Lytic (NK or iNKT) cells were mixed 1:1 with appropriate targets, plated immediately into 24-well plates (0.5 mL/well) and incubated at 37°C for 5, 10, 20, 40 or 60 minutes (NK cells) or for 30 to 40 minutes or 60 to 70 minutes (iNKT cells) to allow cells to form lytic cell-target cell conjugates. Four separate conjugation experiments were performed for each cell type. iNKT cell samples were prepared in duplicate and three separate donors were used to provide NK cells. Similar results were observed for each experiment. Conjugates were fixed by the addition of 2× fixative (3% gluteraldehyde and 4% paraformaldehyde in PBS) directly into the incubation medium and left for 10 minutes at room temperature. Fresh 1× fixative (1.5% gluteraldehyde and 2% paraformaldehyde in PBS) was added and the samples were incubated for an additional 40 to 50 minutes at room temperature before being processed for DAB cytochemistry as described previously . NK cell conjugates were postfixed with 1% osmium tetroxide containing 1.5% potassium ferricyanide for 1 hour at room temperature . iNKT cell conjugates were postfixed with 1% osmium tetroxide alone followed by en bloc staining in uranyl acetate as described previously . Sections (50 to 100 nm) were stained with lead citrate and viewed using Philips Tecnai G2 or C100 transmission electron microscopes (FEI UK Limited, Cambridge, UK). Images were captured using photographic negative film (Kodak Ltd., Hemel Hempstead, UK) and scanned using a Hasselblad Flextight X5 scanner (Hasselblad UK Ltd, Centennial Park Herts, UK).

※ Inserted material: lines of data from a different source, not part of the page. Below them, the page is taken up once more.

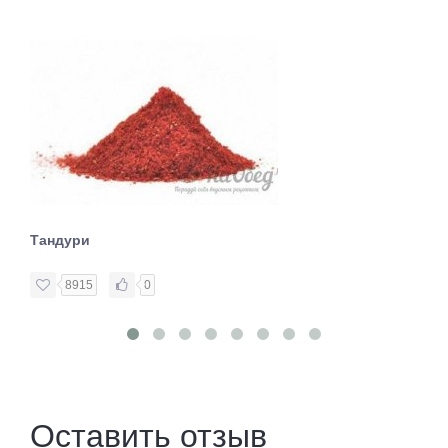
Тандури
8915
0
Оставить отзыв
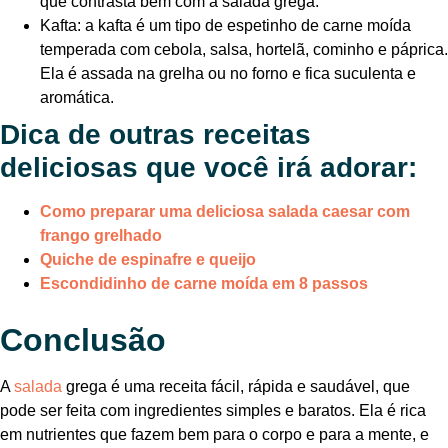
que contrasta bem com a salada grega.
Kafta: a kafta é um tipo de espetinho de carne moída
temperada com cebola, salsa, hortelã, cominho e páprica.
Ela é assada na grelha ou no forno e fica suculenta e
aromática.
Dica de outras receitas
deliciosas que você irá adorar:
Como preparar uma deliciosa salada caesar com
frango grelhado
Quiche de espinafre e queijo
Escondidinho de carne moída em 8 passos
Conclusão
A
salada
grega é uma receita fácil, rápida e saudável, que
pode ser feita com ingredientes simples e baratos. Ela é rica
em nutrientes que fazem bem para o corpo e para a mente, e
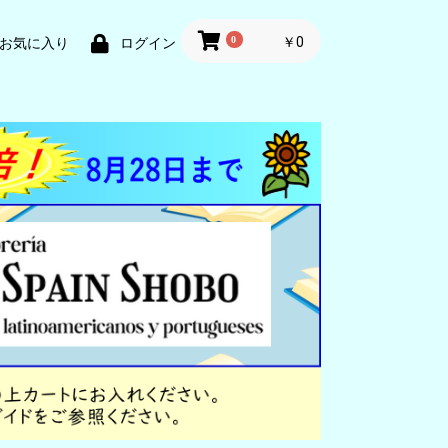
0
￥0
お気に入り
ログイン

FCS: foetal calf serum; IL: interleukin; PBS: phosphate-buffered saline.
The authors declare that they have no competing interests.
DP and MS generated and provided NK and iNKT cells, respectively. MS prepared iNKT and C1R-CD1d cells for conjugation. JCS performed all cell conjugation experiments, preparation of samples for electron microscopy and analysis by electron microscopy. JCS, GG and MS designed and discussed the experiments and results. JCS and GG wrote the manuscript. All authors read and approved the final manuscript.
We thank Sarah Booth for excellent technical assistance with cell cultures.